If you're not sure how to design this portfolio, you could ask a financial advisor or investment advisor to create, monitor and manage this type of portfolio on your behalf. The advisor will design it to maximize the potential for principal preservation while trying to outpace inflation.

Real Estate - As an asset class, real estate is renowned for its inflation-beating history. Home values and rental incomes both tend to keep pace with inflation, making real estate a strong contender for this type of goal.

But what about your goal of "playing it safe?"

If you have adequate funds to buy a house in cash, you remove risk associated with leveraging into a property. You'll further remove risk by purchasing Class A real estate (new construction in safe neighborhoods with high tenant quality and low turnover). Hire a licensed property manager to handle the day-to-day managerial aspects of your investment.

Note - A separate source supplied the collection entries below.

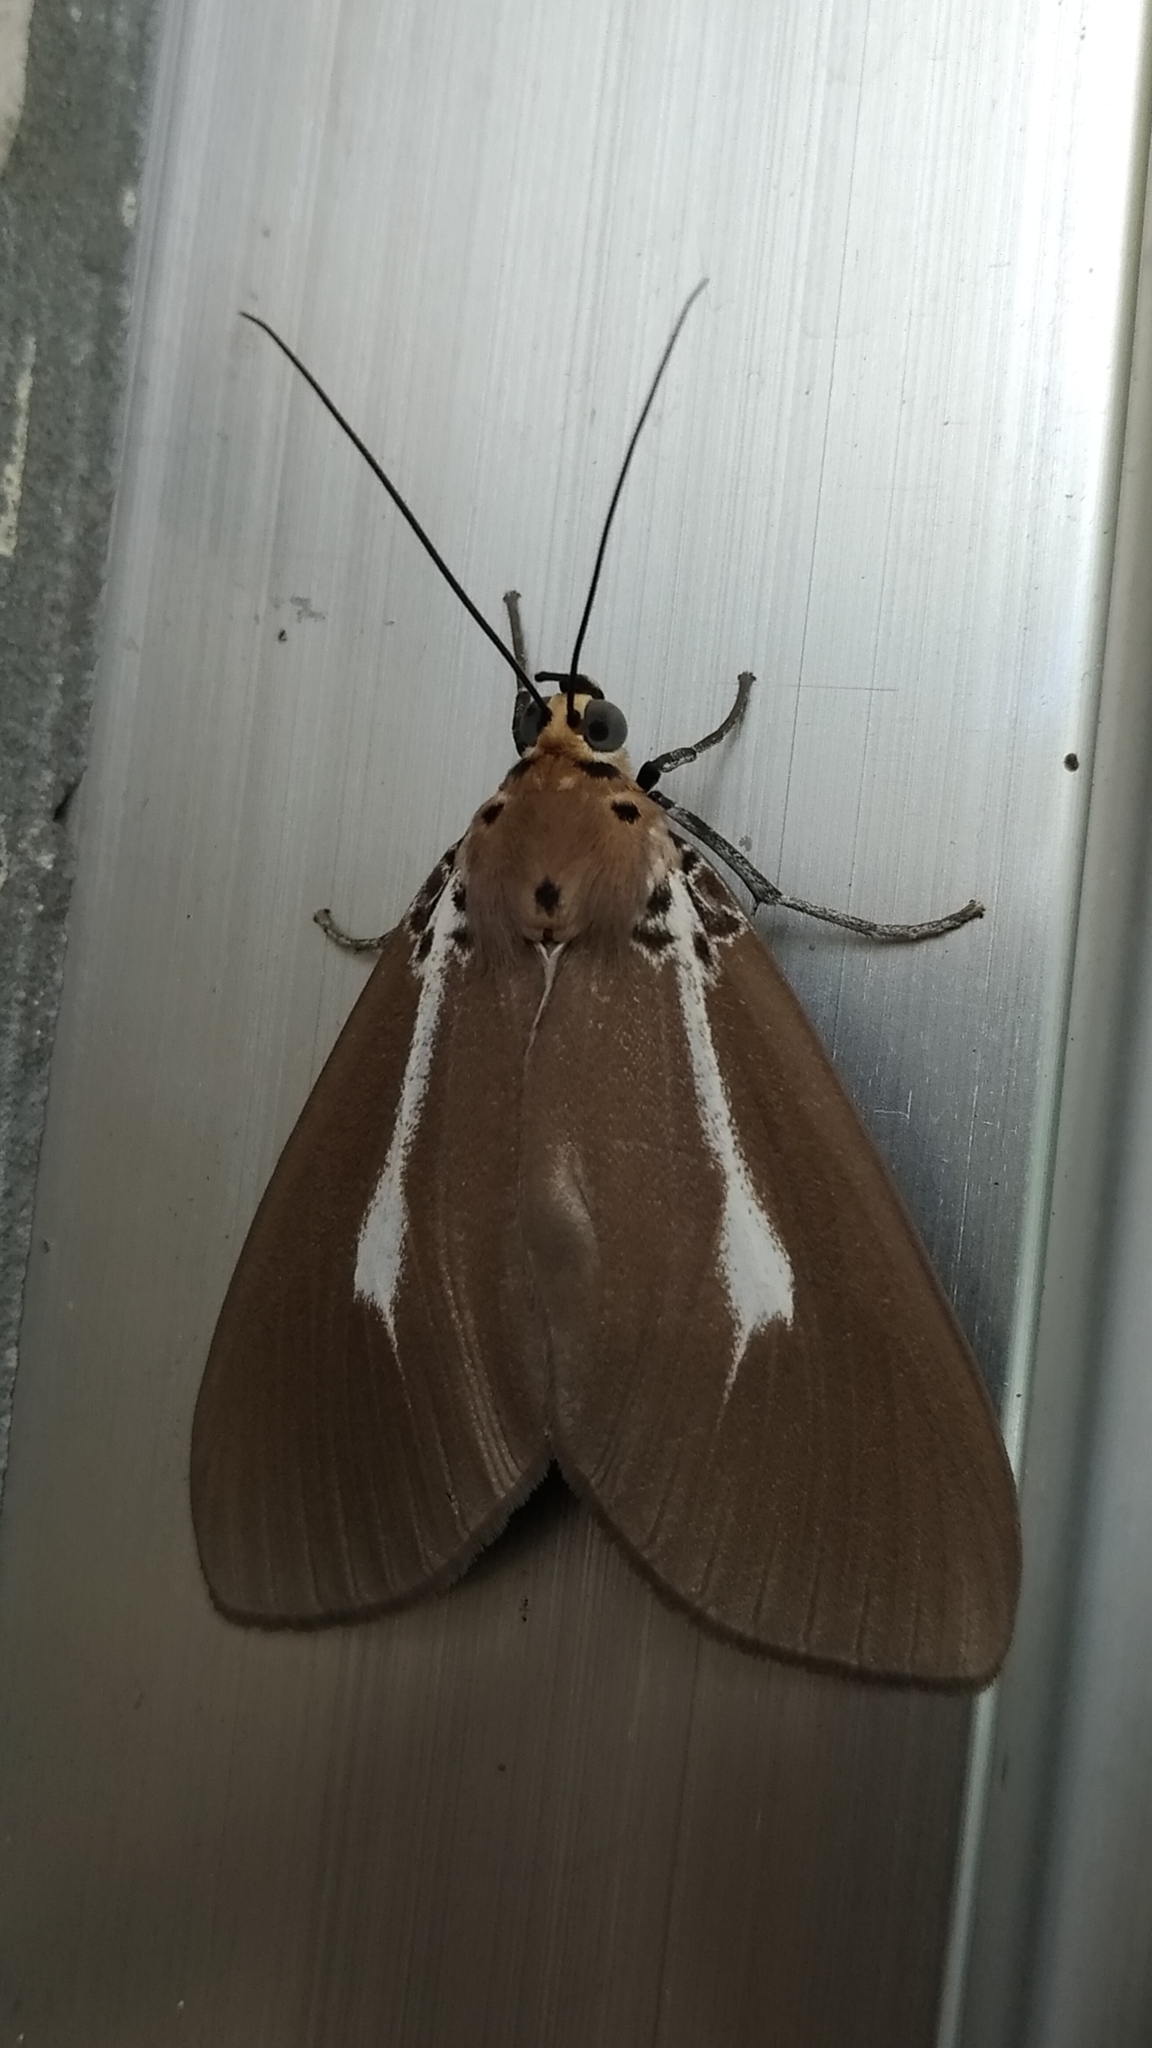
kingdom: Animalia
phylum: Arthropoda
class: Insecta
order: Lepidoptera
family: Erebidae
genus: Asota
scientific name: Asota heliconia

What if you don't have the funds to buy Class A properties in cash, or you don't want the responsibility associated with owning physical property? You could invest in Real Estate Investment Trusts, or REITs. Look for one with a strong track record that shows low fees, low volatility and healthy dividends.

Final Thoughts

There's no need to keep your money stuffed inside a mattress - and there's no need to lay awake at night, scared of the next market crash. Many investments will allow you to "play it safe" without keeping your money in cash or CDs.

Choose a style of investment that appeals to your personal goals and risk tolerance, monitor its performance, and seek outside assistance if needed. You can battle inflation without exposing yourself to undue risk. It's your money; don't let it slip away.